> _Directions for this task_
Recast every line of the data below as a Markdown table with two columns, "Row" for the line number and "Entry" for the line itself, leaving out any blank lines.

> _Record extracts_

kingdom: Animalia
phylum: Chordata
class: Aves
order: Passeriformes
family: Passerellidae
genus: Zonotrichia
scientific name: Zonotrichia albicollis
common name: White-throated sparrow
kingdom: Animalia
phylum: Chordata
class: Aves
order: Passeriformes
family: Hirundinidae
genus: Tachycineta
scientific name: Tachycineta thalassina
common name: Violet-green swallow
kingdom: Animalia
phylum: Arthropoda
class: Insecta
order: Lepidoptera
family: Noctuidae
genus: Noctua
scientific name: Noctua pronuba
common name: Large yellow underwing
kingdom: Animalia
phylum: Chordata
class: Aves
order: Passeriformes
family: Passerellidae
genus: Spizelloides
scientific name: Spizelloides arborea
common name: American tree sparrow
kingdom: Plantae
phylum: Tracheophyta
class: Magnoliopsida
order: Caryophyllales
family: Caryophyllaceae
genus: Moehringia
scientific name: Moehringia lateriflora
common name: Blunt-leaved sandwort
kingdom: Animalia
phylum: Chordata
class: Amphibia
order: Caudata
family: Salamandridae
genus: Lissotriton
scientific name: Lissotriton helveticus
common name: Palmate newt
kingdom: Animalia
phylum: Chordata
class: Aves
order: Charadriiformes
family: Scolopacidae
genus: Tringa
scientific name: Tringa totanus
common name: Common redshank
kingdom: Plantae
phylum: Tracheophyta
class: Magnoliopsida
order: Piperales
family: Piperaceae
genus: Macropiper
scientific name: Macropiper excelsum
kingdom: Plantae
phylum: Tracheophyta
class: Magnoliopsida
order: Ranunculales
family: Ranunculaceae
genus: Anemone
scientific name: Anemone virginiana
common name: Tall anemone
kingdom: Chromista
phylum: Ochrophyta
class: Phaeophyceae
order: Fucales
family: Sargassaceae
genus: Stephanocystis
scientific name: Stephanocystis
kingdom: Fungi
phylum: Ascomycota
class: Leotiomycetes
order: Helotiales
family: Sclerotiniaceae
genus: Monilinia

> _Complete output_
| Row | Entry |
|---|---|
| 1 | kingdom: Animalia |
| 2 | phylum: Chordata |
| 3 | class: Aves |
| 4 | order: Passeriformes |
| 5 | family: Passerellidae |
| 6 | genus: Zonotrichia |
| 7 | scientific name: Zonotrichia albicollis |
| 8 | common name: White-throated sparrow |
| 9 | kingdom: Animalia |
| 10 | phylum: Chordata |
| 11 | class: Aves |
| 12 | order: Passeriformes |
| 13 | family: Hirundinidae |
| 14 | genus: Tachycineta |
| 15 | scientific name: Tachycineta thalassina |
| 16 | common name: Violet-green swallow |
| 17 | kingdom: Animalia |
| 18 | phylum: Arthropoda |
| 19 | class: Insecta |
| 20 | order: Lepidoptera |
| 21 | family: Noctuidae |
| 22 | genus: Noctua |
| 23 | scientific name: Noctua pronuba |
| 24 | common name: Large yellow underwing |
| 25 | kingdom: Animalia |
| 26 | phylum: Chordata |
| 27 | class: Aves |
| 28 | order: Passeriformes |
| 29 | family: Passerellidae |
| 30 | genus: Spizelloides |
| 31 | scientific name: Spizelloides arborea |
| 32 | common name: American tree sparrow |
| 33 | kingdom: Plantae |
| 34 | phylum: Tracheophyta |
| 35 | class: Magnoliopsida |
| 36 | order: Caryophyllales |
| 37 | family: Caryophyllaceae |
| 38 | genus: Moehringia |
| 39 | scientific name: Moehringia lateriflora |
| 40 | common name: Blunt-leaved sandwort |
| 41 | kingdom: Animalia |
| 42 | phylum: Chordata |
| 43 | class: Amphibia |
| 44 | order: Caudata |
| 45 | family: Salamandridae |
| 46 | genus: Lissotriton |
| 47 | scientific name: Lissotriton helveticus |
| 48 | common name: Palmate newt |
| 49 | kingdom: Animalia |
| 50 | phylum: Chordata |
| 51 | class: Aves |
| 52 | order: Charadriiformes |
| 53 | family: Scolopacidae |
| 54 | genus: Tringa |
| 55 | scientific name: Tringa totanus |
| 56 | common name: Common redshank |
| 57 | kingdom: Plantae |
| 58 | phylum: Tracheophyta |
| 59 | class: Magnoliopsida |
| 60 | order: Piperales |
| 61 | family: Piperaceae |
| 62 | genus: Macropiper |
| 63 | scientific name: Macropiper excelsum |
| 64 | kingdom: Plantae |
| 65 | phylum: Tracheophyta |
| 66 | class: Magnoliopsida |
| 67 | order: Ranunculales |
| 68 | family: Ranunculaceae |
| 69 | genus: Anemone |
| 70 | scientific name: Anemone virginiana |
| 71 | common name: Tall anemone |
| 72 | kingdom: Chromista |
| 73 | phylum: Ochrophyta |
| 74 | class: Phaeophyceae |
| 75 | order: Fucales |
| 76 | family: Sargassaceae |
| 77 | genus: Stephanocystis |
| 78 | scientific name: Stephanocystis |
| 79 | kingdom: Fungi |
| 80 | phylum: Ascomycota |
| 81 | class: Leotiomycetes |
| 82 | order: Helotiales |
| 83 | family: Sclerotiniaceae |
| 84 | genus: Monilinia |